» QUOTED PASSAGE
S2S goes to the movies: ‘The Princess and the Frog’

    Princess Tiana makes her royal debut in Disney’s The Princess and the Frog, which hits theaters nationwide today.


     

     

     

     

     

     

    Princess Tiana makes her royal debut in Disney’s The Princess and the Frog, which hits theaters nationwide today.
     
    Finally, Disney has a Black princess! We’ve been waiting to see this movie for decades, and in our opinion it was well worth the wait. We think Black girls of all ages will agree.
     
    This is by far Disney’s most modern fairytale, and it features contemporary themes and values that are important for kids living in this time to learn. But just because it’s Disney, doesn’t mean there aren’t a few splashes of harsh reality. In the film, Tiana (voiced by Anika Noni Rose) is met with sly racism while trying to buy a venue for the restaurant she and her father had always dreamed of opening.
     
    On the upside, we love that Disney made it a point to show that Tiana had a fully functioning family, complete with a caring father dedicated to raising his little girl right. Only a few princesses have featured a complete family; so far most of their 2-D fairytales feature single parents.
     
    You can tell James (played by Terrence Howard) loves his little girl, and he encourages her to reach for the stars she’s wishing on with hard work.
     
    “That star can only take you part of the way,” he said before reminding Tiana that her wishes need a little nudge if they’re going to come true. That’s a recurring message she takes to heart, becoming something of workaholic in her pursuit of that restaurant.
     
    Tiana’s mother, Eudora (Oprah Winfrey lent her voice for this one), warns her baby girl that being so single-minded isn’t always good when it means missing out on the things needed to make life worth living. But Tiana is so busy fixing up her dream restaurant space that she can’t hear her mom’s words of wisdom.
     
    The movies’ first musical number is a wonderfully illustrated introduction of Disney’s New Orleans that’s whimsically punctuated by the characters. The most impressive music break, though, was Tiana’s theme, “Almost There.” For this piece, Disney actually switched the animation style so that audiences can see Tiana’s vision springing to life the same way that she does. While it seemed to be an even flatter version of 2-D it was still artfully done.

» RECORDS
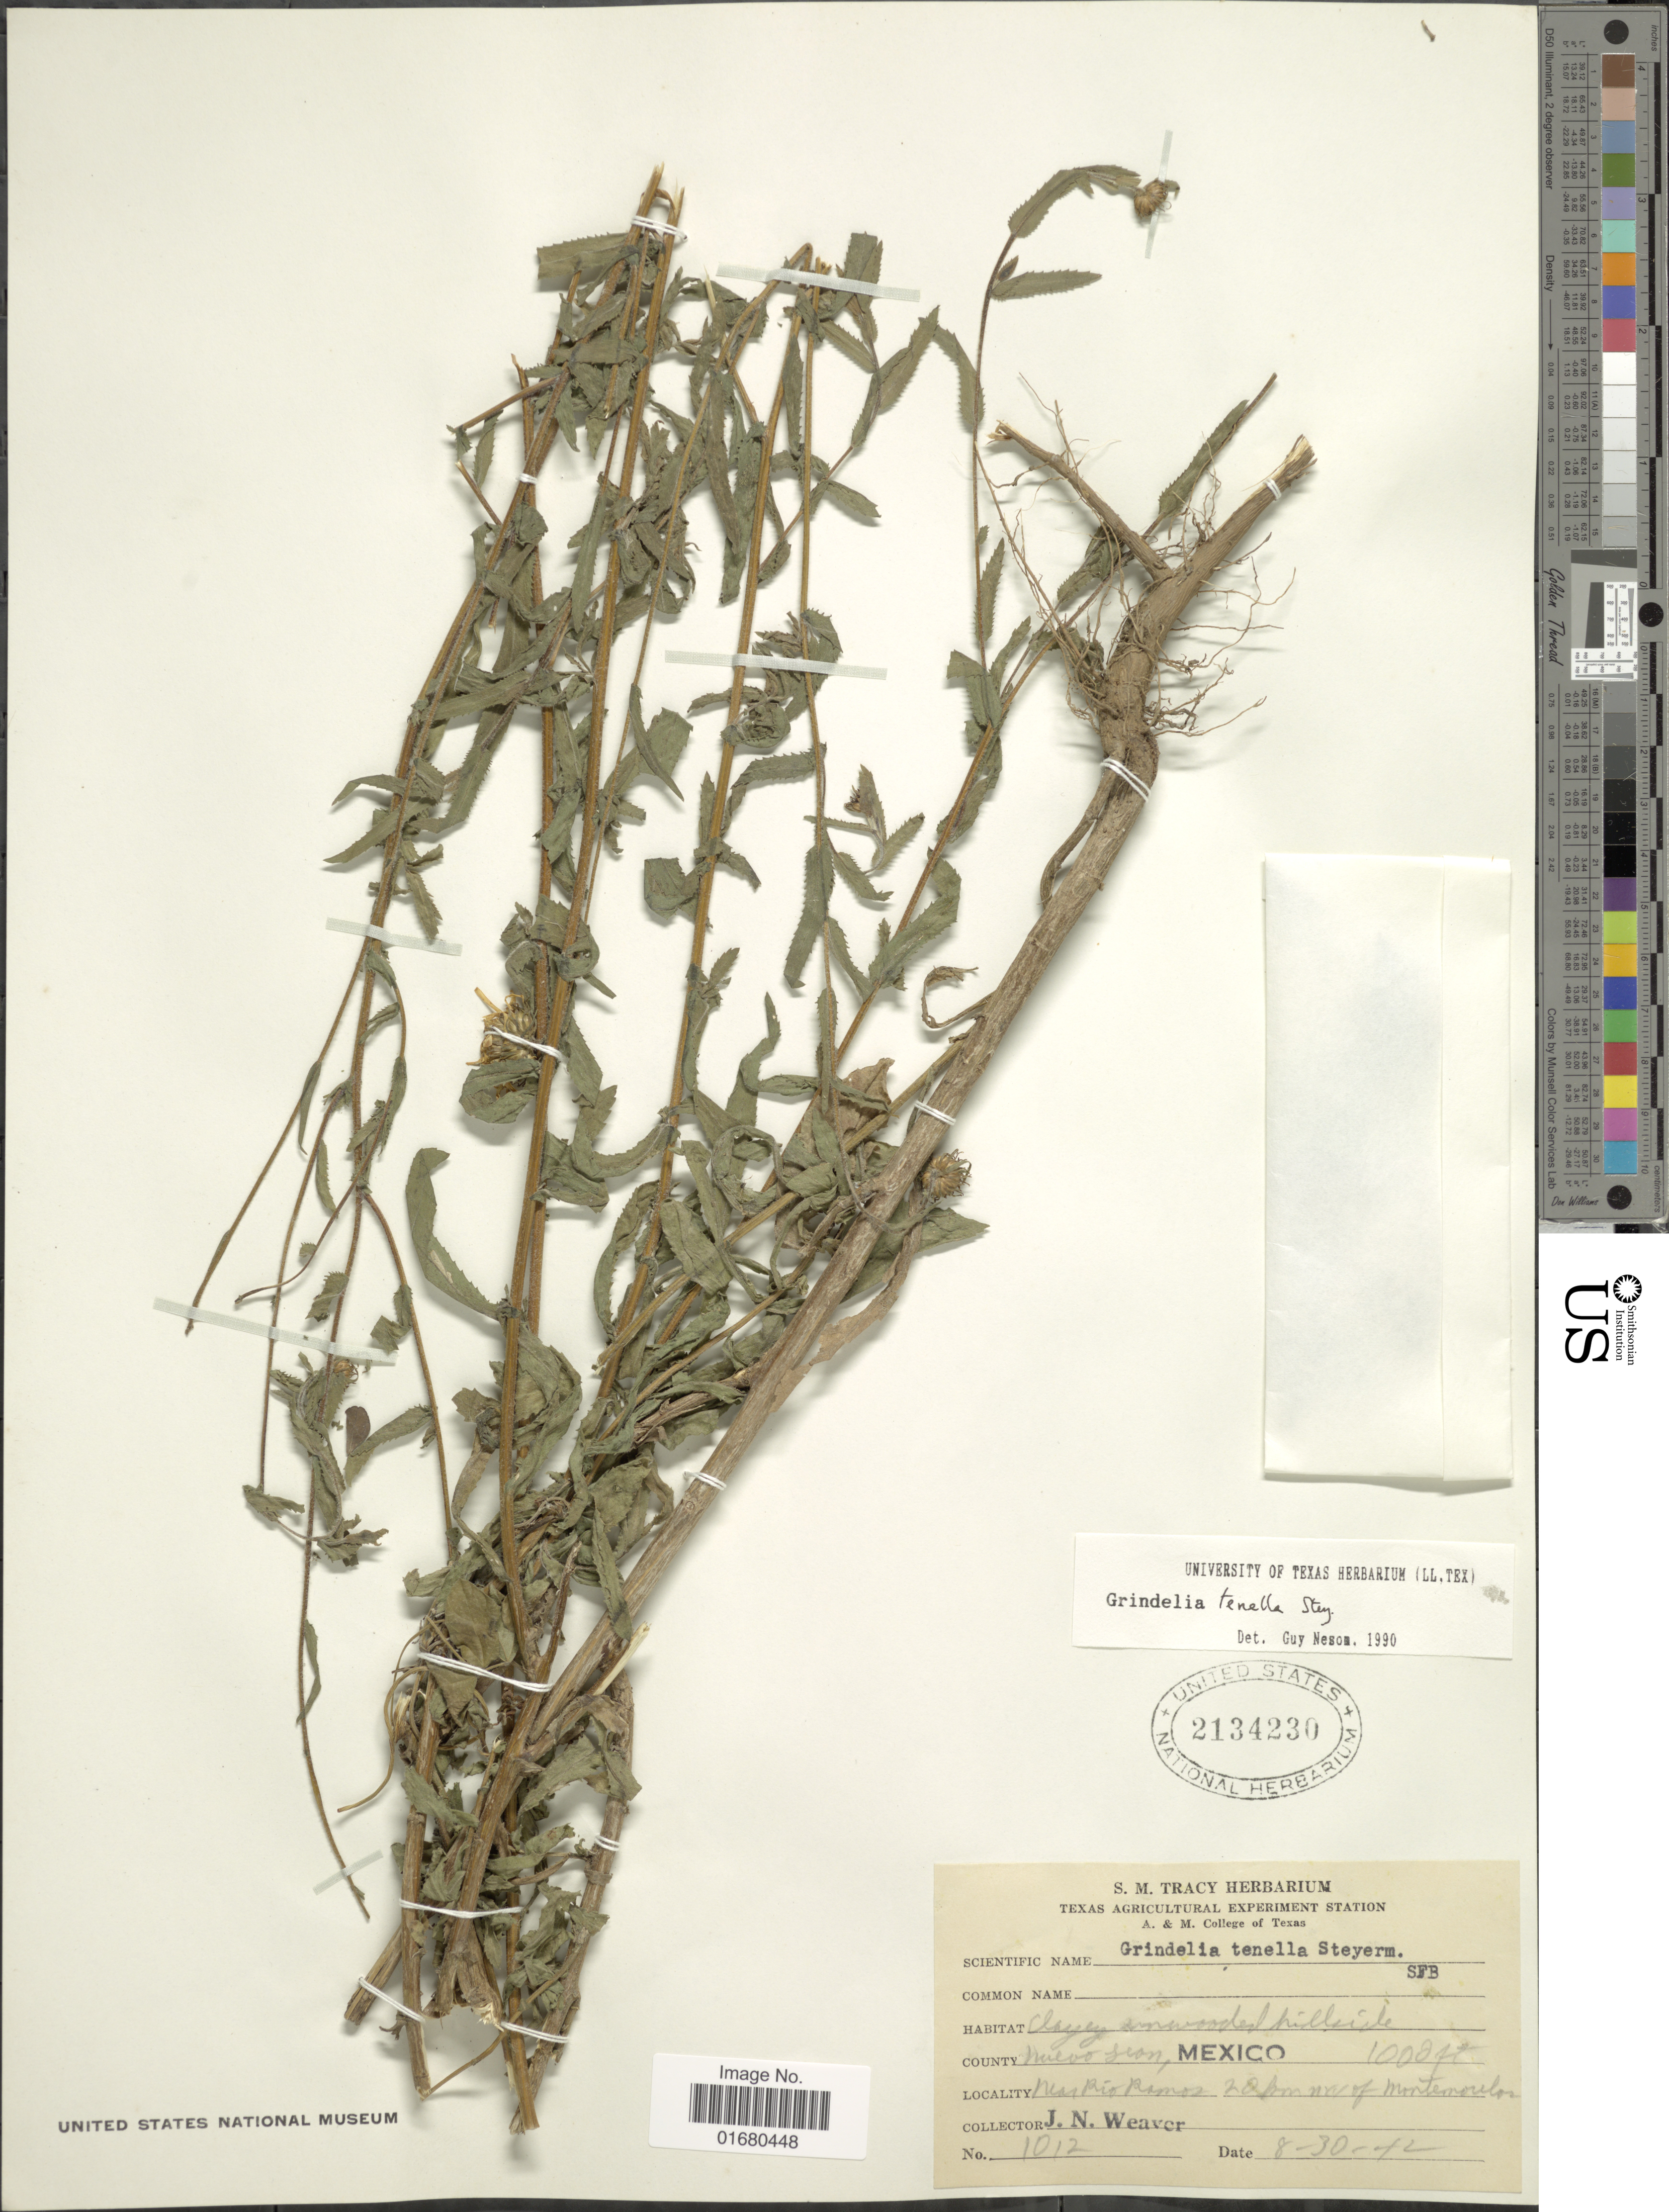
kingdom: Plantae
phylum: Tracheophyta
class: Magnoliopsida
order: Asterales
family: Asteraceae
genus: Grindelia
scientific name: Grindelia tenella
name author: Steyerm.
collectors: J. N. Weaver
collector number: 1012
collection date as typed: Transcribed d/m/y: 30/8/42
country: Mexico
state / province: Nuevo León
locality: Near Rio Ramos, 20 km NW of Montemoreles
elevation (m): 305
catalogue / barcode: US 2134230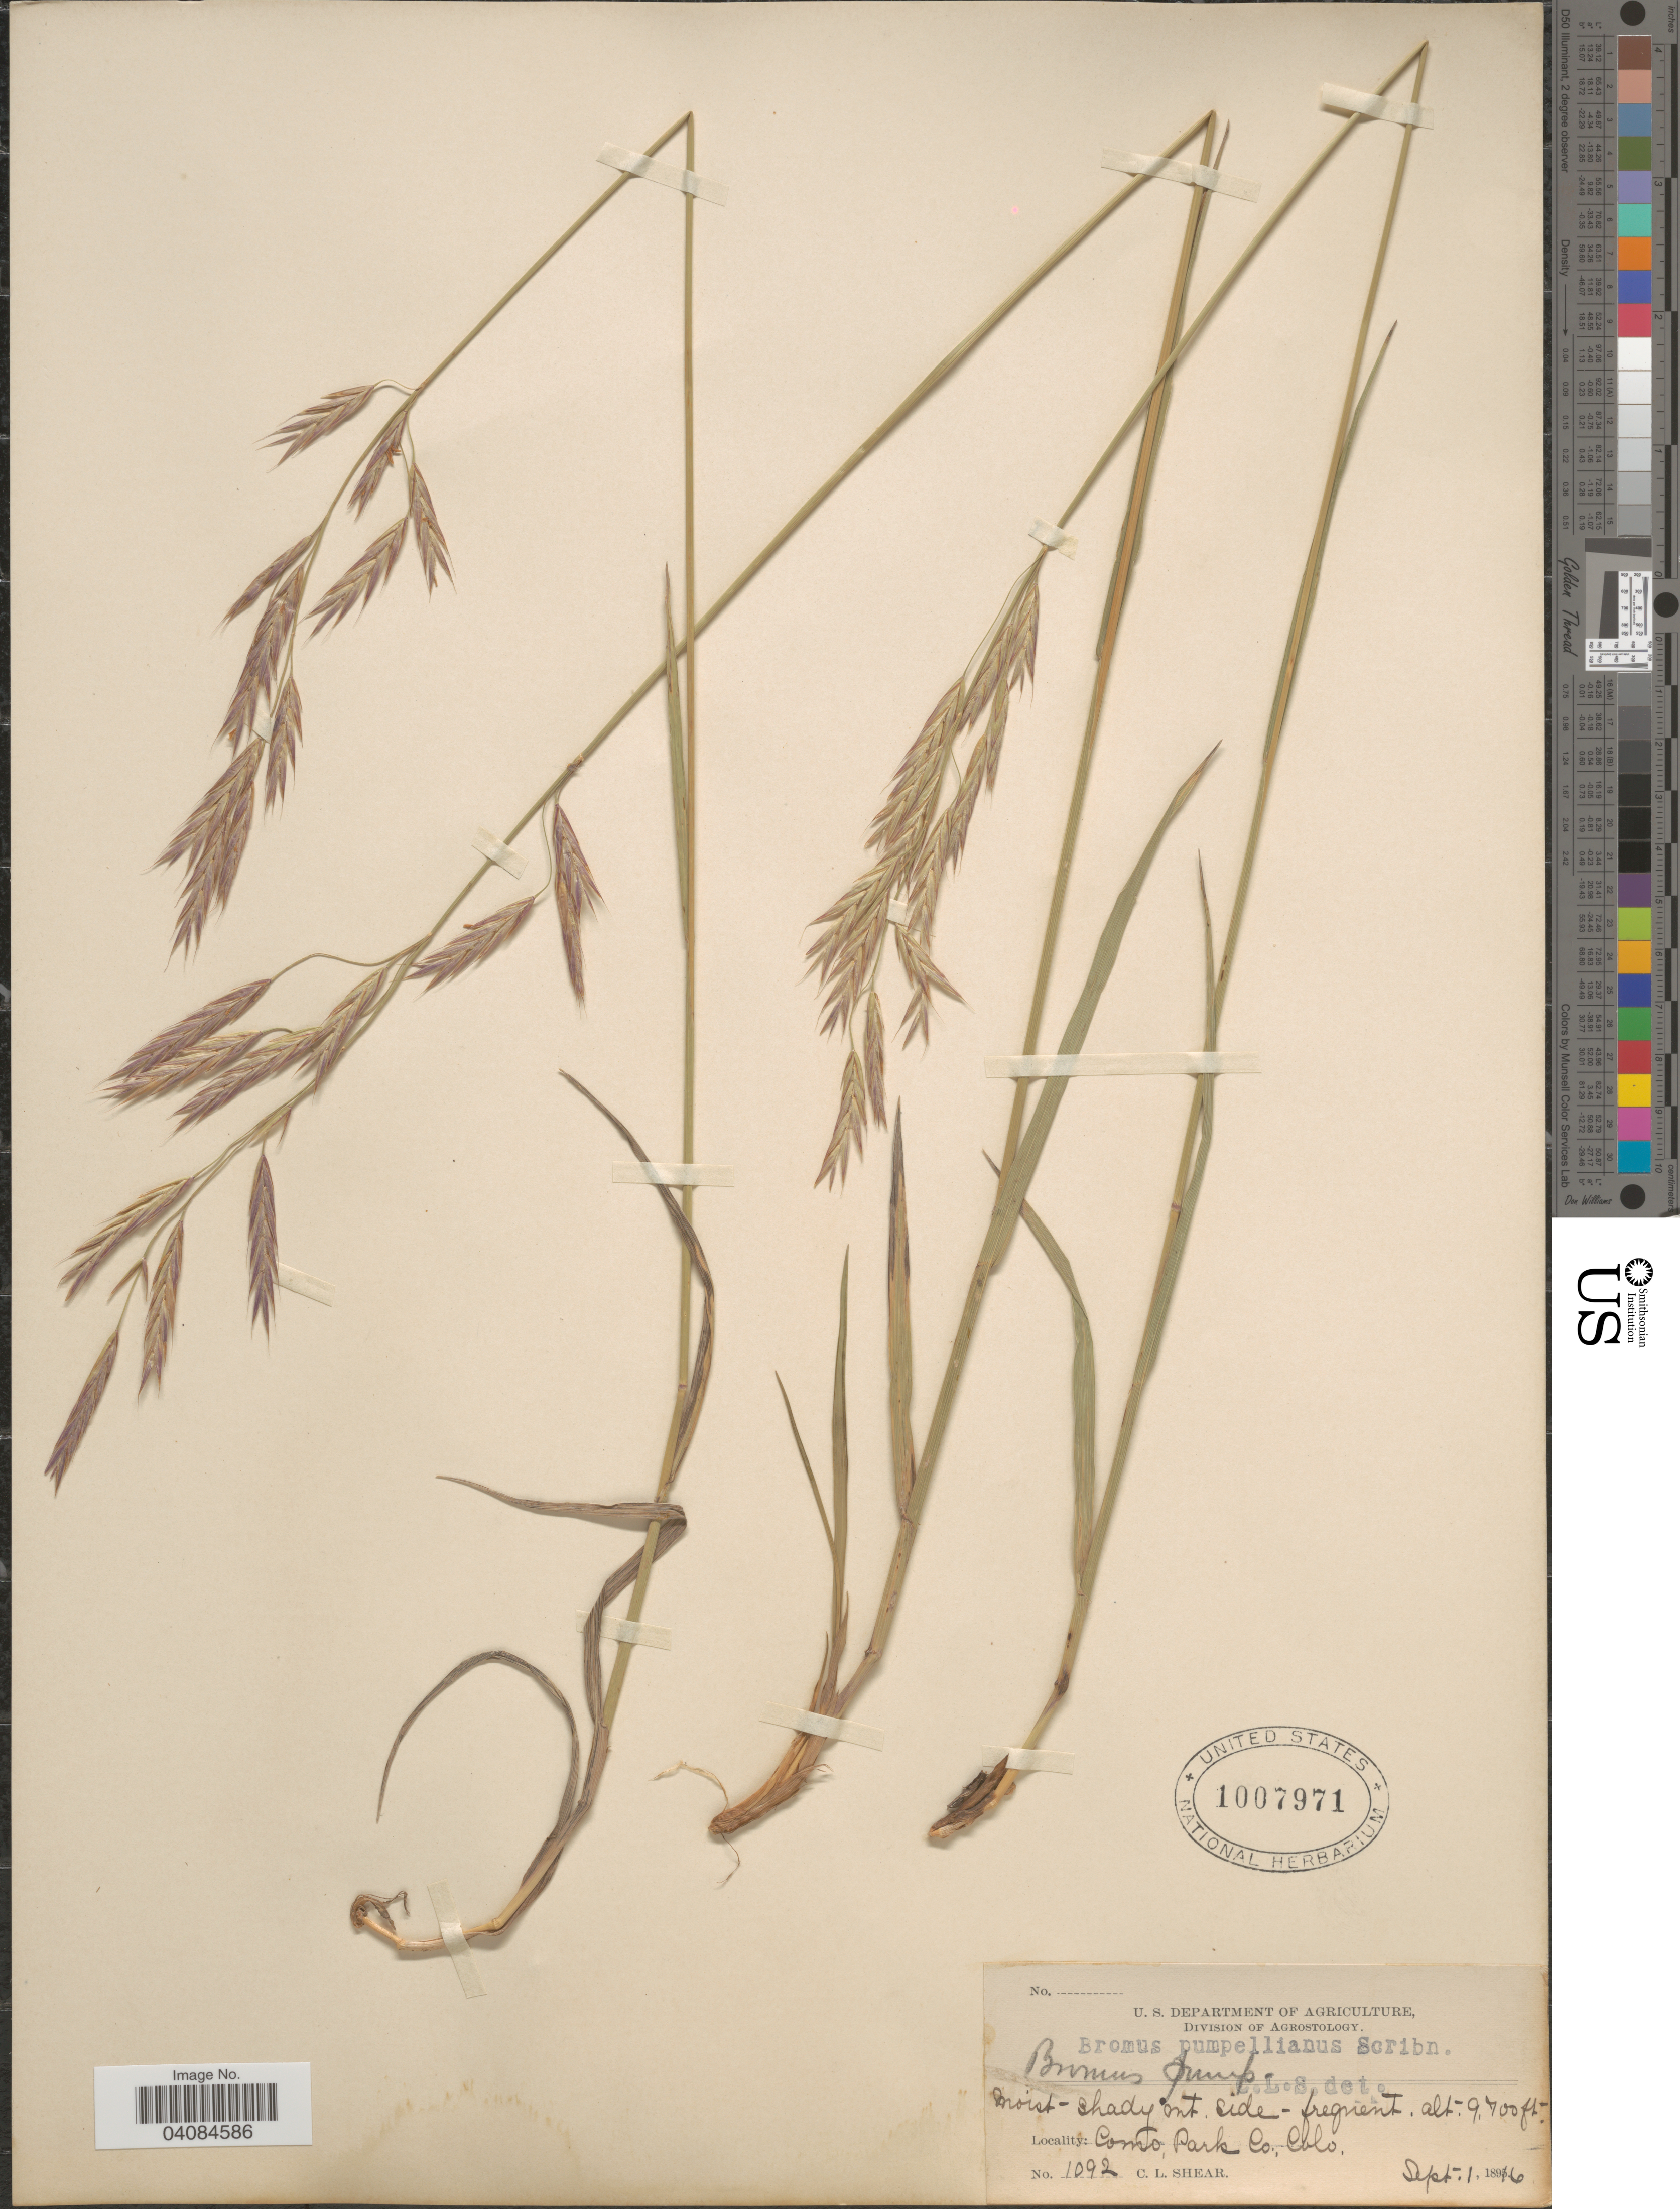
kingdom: Plantae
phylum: Tracheophyta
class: Liliopsida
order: Poales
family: Poaceae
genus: Bromus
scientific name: Bromus pumpellianus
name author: Scribn.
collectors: C. L. Shear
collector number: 1092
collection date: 1896-09-01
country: United States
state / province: Colorado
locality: Como, Park Co.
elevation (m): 2957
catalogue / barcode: US 1007971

» GIVEN INSTRUCTION
Quote the passage of the movie review starting at "This is by far" and ending at "dreamed of opening.". The lines have nothing to do with the movie review.

» REPLY TO THE EXERCISE
This is by far Disney’s most modern fairytale, and it features contemporary themes and values that are important for kids living in this time to learn. But just because it’s Disney, doesn’t mean there aren’t a few splashes of harsh reality. In the film, Tiana (voiced by Anika Noni Rose) is met with sly racism while trying to buy a venue for the restaurant she and her father had always dreamed of opening.